On the surface, the collective seemed like just another one of those scruffy, short-lived, hippie-back-to-the-land groups prevalent in the early 1970s. In the wake of Silent Spring, the Whole Earth Catalog, and the regional cult novel Ecotopia, activists like these indulged fantasies of a city remade with salmon swimming in daylighted streams, community gardens in vacant lots, and an endless bounty of organic kale.
We like to believe we are all researchers now, everything at our fingertips, digitized, a click away. It isn’t true. It was especially untrue in 2005. I was surprised but undeterred then when I found that many of Seattle Tilth’s records were only available hundreds of miles from the city in a little town called Pullman at an archive with an intriguing name: “MASC.”

Historians tend to take outsize pride in their efforts to discover documents in far-flung places, tracking down leads, sifting to find nuggets. So off I drove, with my wife and my infant child, over icy highways and through snow-dusted Palouse hills to find this “MASC,” the place where my sources were supposedly located.
Here I thought I was telling a story about the big city. But it turned out to be a narrative of regional relationships. Many founding members of the umbrella group Northwest Tilth discovered their vocation in agriculture programs at WSU and other eastern Washington colleges. Unhappy with the prevailing industrial agriculture system of that period, they launched a countercultural doppelganger of the land-grant mission.

With the help of MASC archivists, I found a trove of records documenting a regionwide network of agricultural rebels: folders stuffed with mimeographed manifestos, impassioned letters between idealistic young students about the health of soil, conference proceedings, and so many newsletters. They put their shoulders to the wheel to change the food system and educated a new generation of farmers and consumers, in city and country alike. The university’s organic agriculture program and the Tilth Association-affiliated WSU Eggert Family Organic Farm owe a lot to these founders.
By stewarding these boxes of sources, MASC made it possible for me (and others who have followed) to piece together this history.
“Is it local?” has become a cliché by now and regional “food security” a prevailing concern. But to trace the origins of these ideas and practices—what it took to launch a food revolution—required that someone hold on to ephemeral things, including dirt- and water-stained farm logs and youthful pronouncements about permaculture from long ago.

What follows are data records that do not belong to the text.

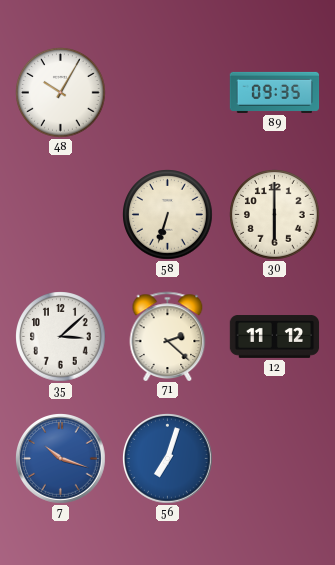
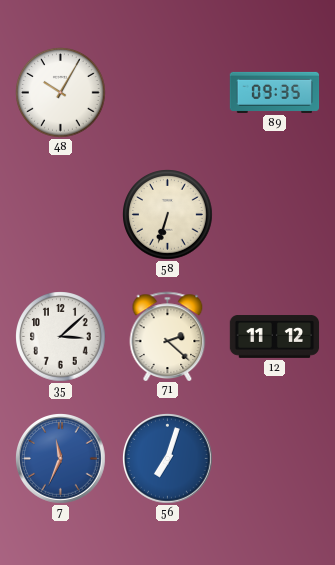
30: 6:00 -> none
7: 10:18 -> 11:34
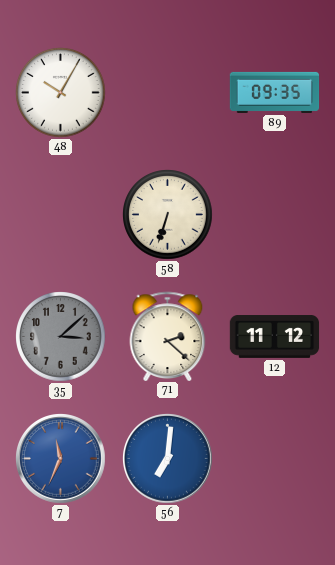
35 dial: white -> grey
56: 7:03 -> 7:01
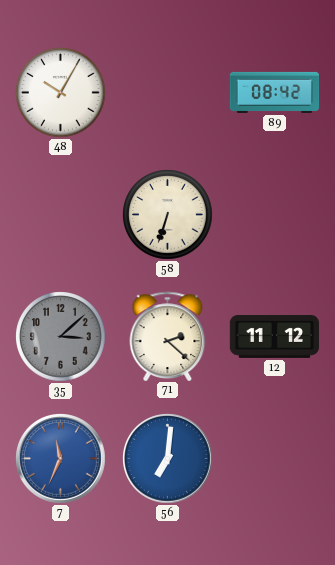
89: 09:35 -> 08:42
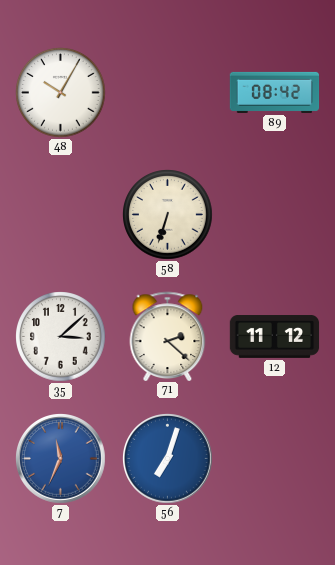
35 dial: grey -> white
56: 7:01 -> 7:03
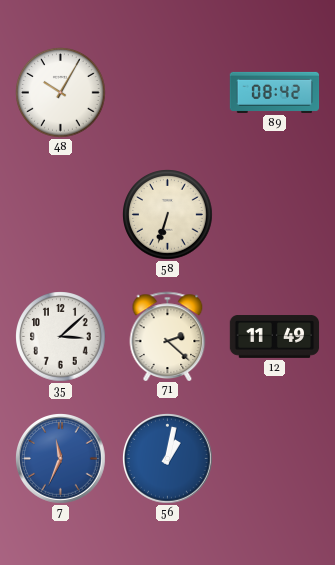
12: 11:12 -> 11:49
56: 7:03 -> 1:02
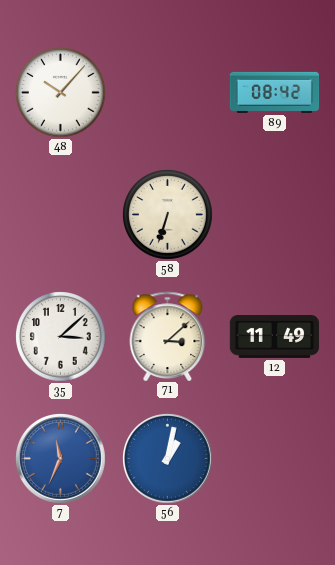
48: 10:05 -> 10:07
71: 2:22 -> 3:08
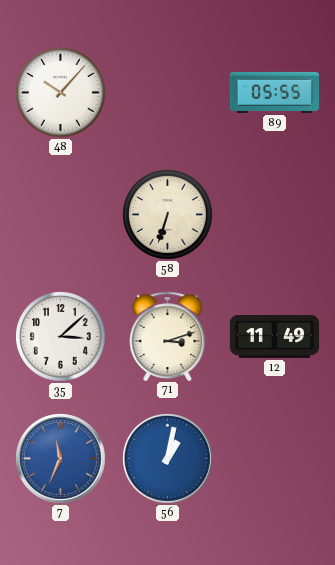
89: 08:42 -> 05:55
71: 3:08 -> 3:12
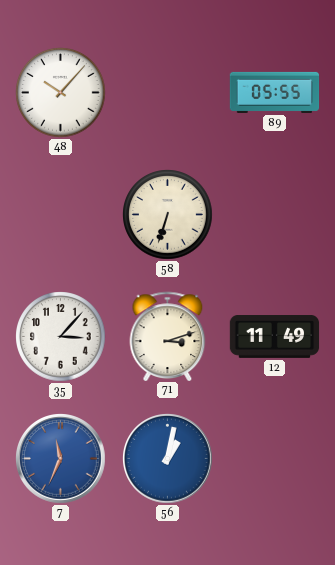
35: 3:08 -> 3:07
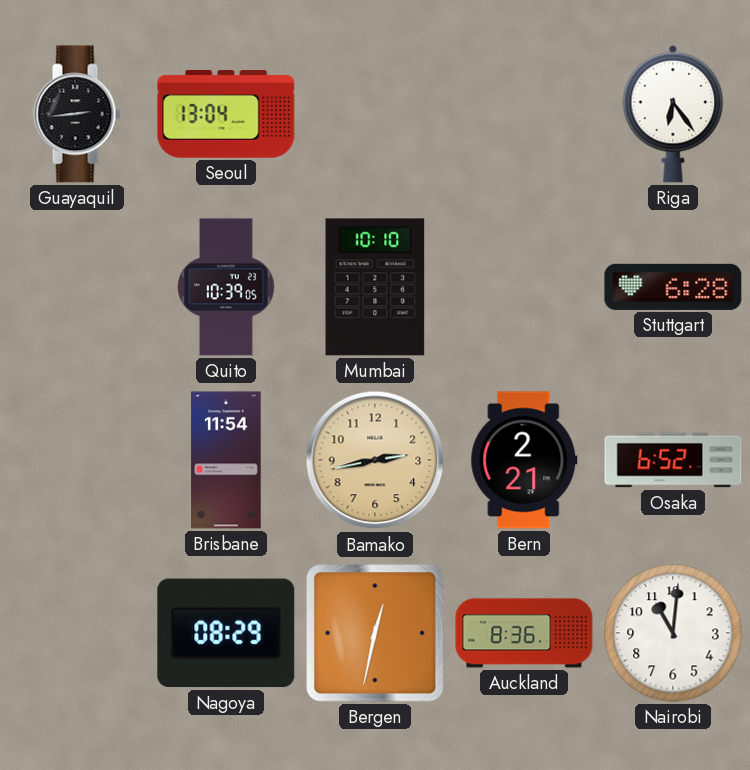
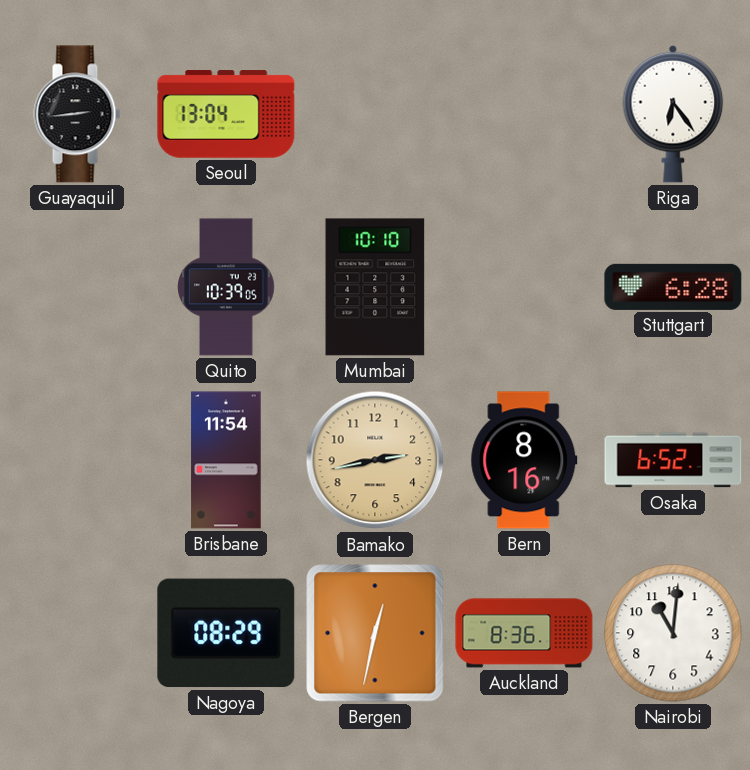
Bern: 2:21 -> 8:16
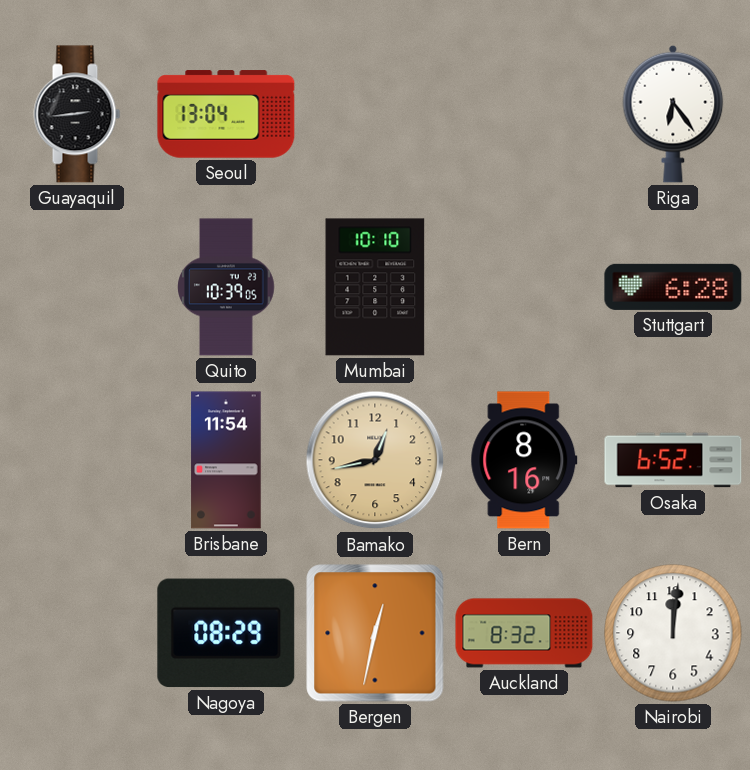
Bamako: 2:43 -> 12:43
Auckland: 8:36 -> 8:32
Nairobi: 11:01 -> 12:01
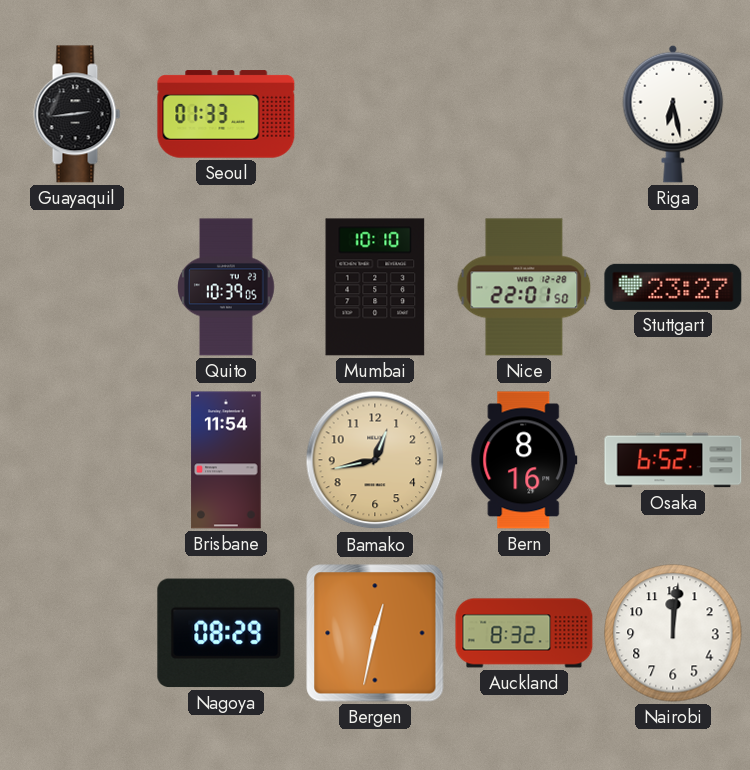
Seoul: 13:04 -> 01:33
Riga: 6:24 -> 6:28
Nice: none -> 22:01
Stuttgart: 6:28 -> 23:27
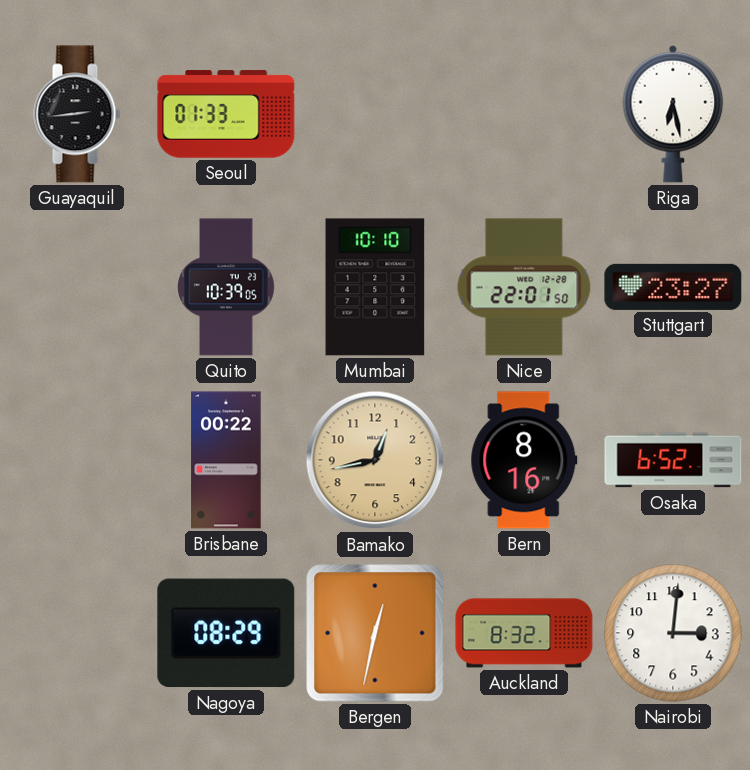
Brisbane: 11:54 -> 00:22
Nairobi: 12:01 -> 3:01
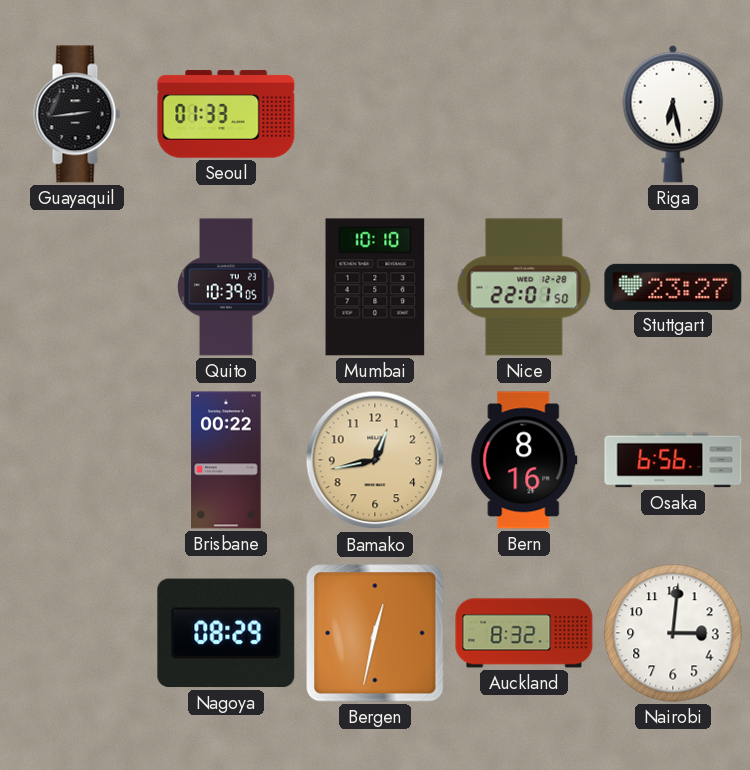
Osaka: 6:52 -> 6:56
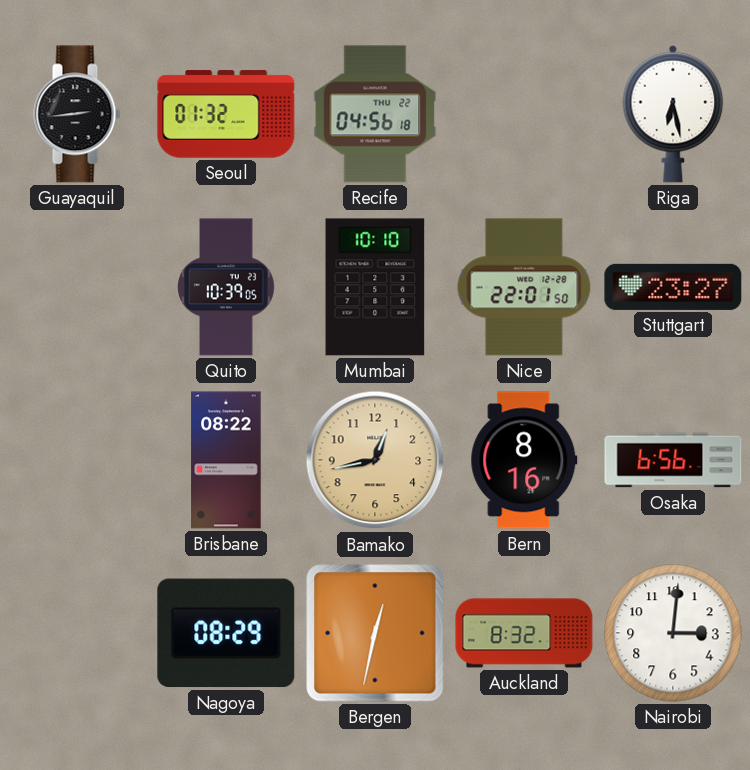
Seoul: 01:33 -> 01:32
Recife: none -> 04:56
Brisbane: 00:22 -> 08:22
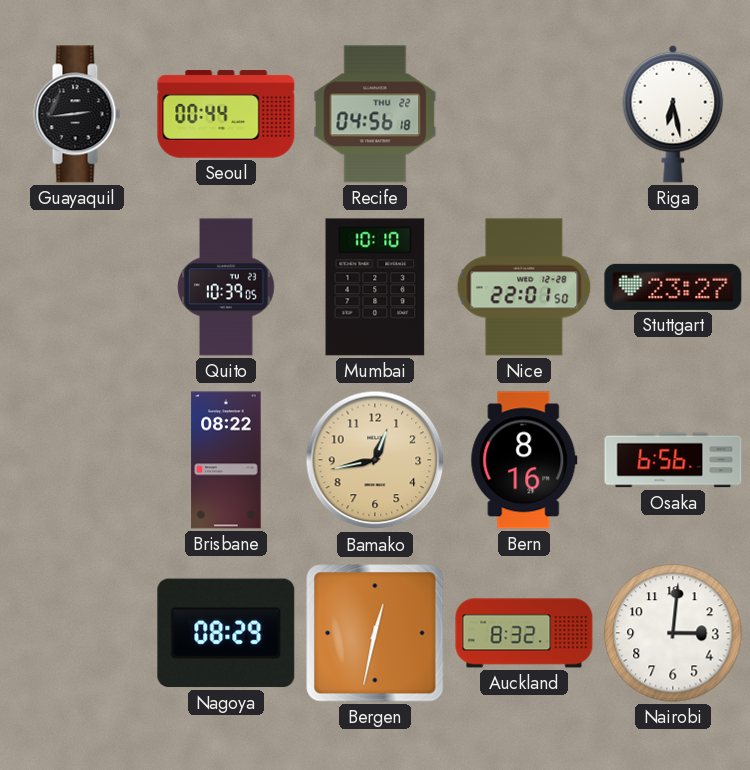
Seoul: 01:32 -> 00:44
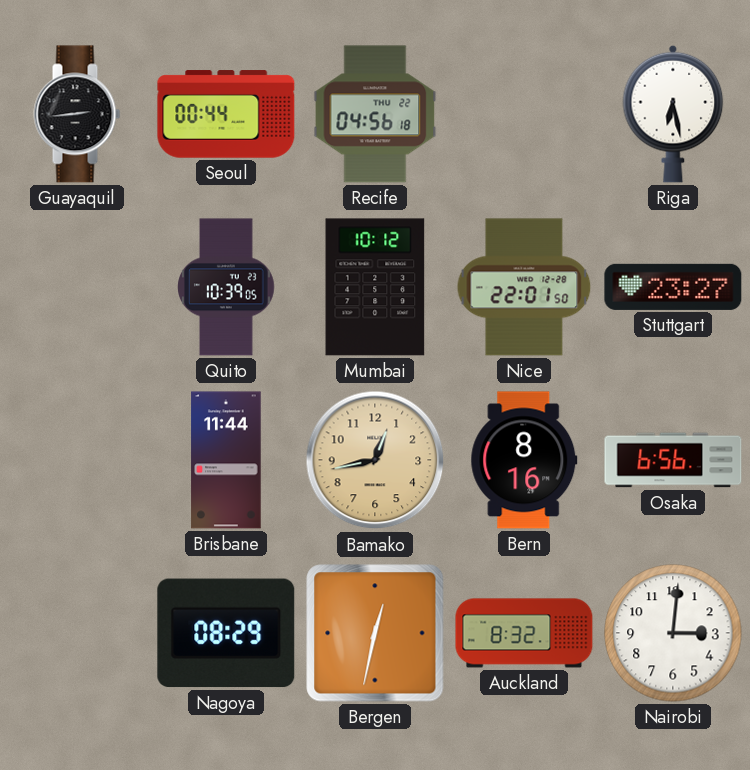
Mumbai: 10:10 -> 10:12
Brisbane: 08:22 -> 11:44
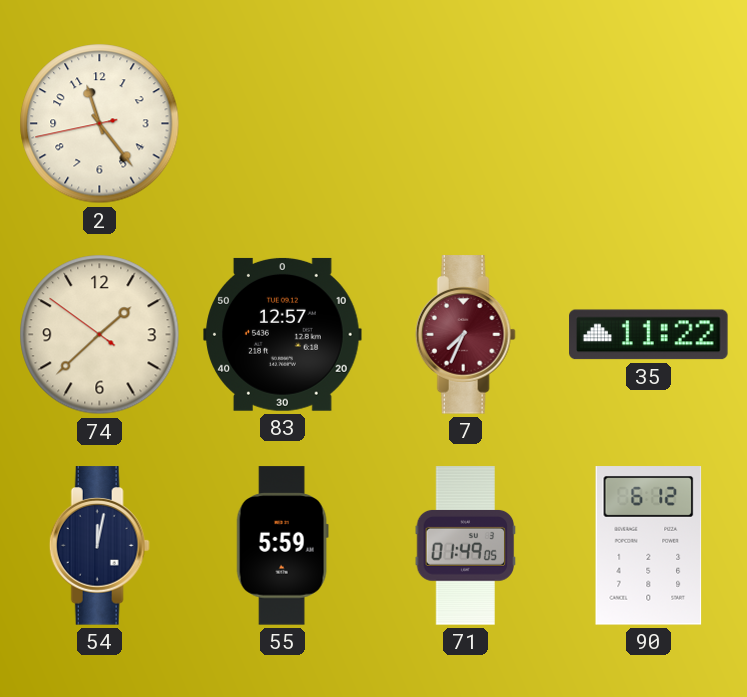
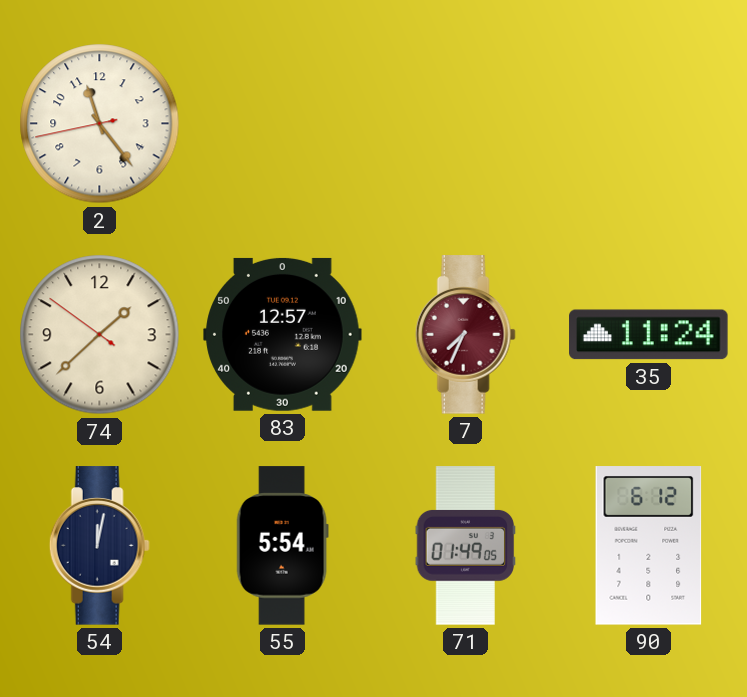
35: 11:22 -> 11:24
55: 5:59 -> 5:54
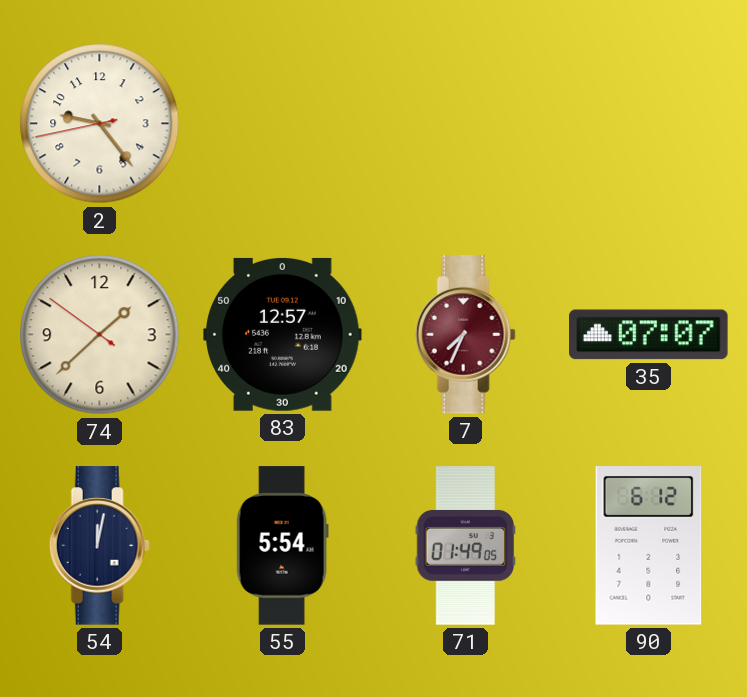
2: 11:23 -> 9:23
35: 11:24 -> 07:07
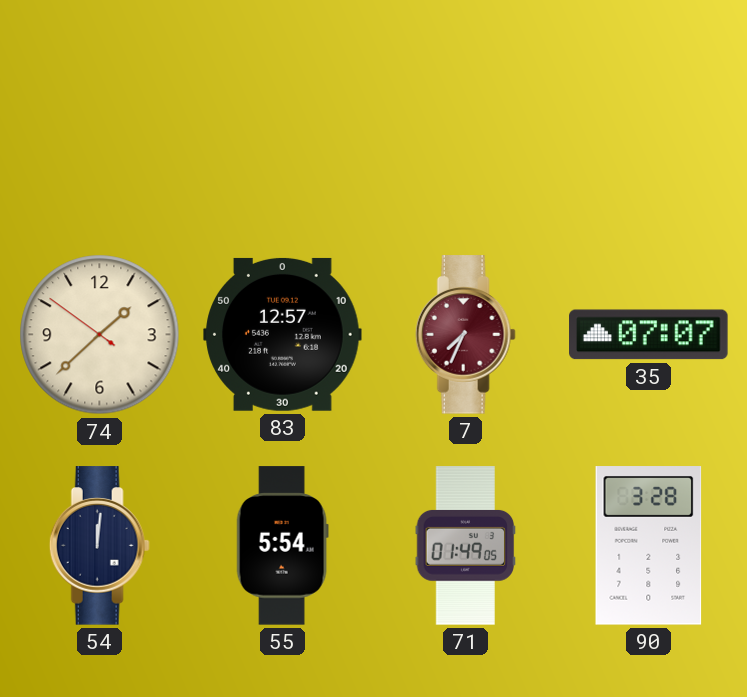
2: 9:23 -> none
54: 12:02 -> 12:01
90: 6:12 -> 3:28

By the 1980s, Northwest Tilth and another seedling called Oregon Tilth would play key roles in the organic certification and sustainable agriculture movement in the Northwest and beyond. What I learned was not only the history of this pivotal organization, but also the link between urban and rural places that really animated their work—how they hoped to inform their comrades in places like Seattle and Portland about how to grow their own crops and where most of their food comes from.
I finally finished my dissertation. Two years later, I applied for a position teaching environmental history at WSU. I made the now-familiar drive to campus in late spring for an on-campus interview and got the job. When I began writing the book based on the original research, I could easily check my sources now with my office just steps away from MASC. I had the privilege of visiting the collection at my leisure as I got to know my new colleagues in the libraries.
And so, the seeds of my research and my career, unearthed in a distant archive, ultimately blossomed just across the quad.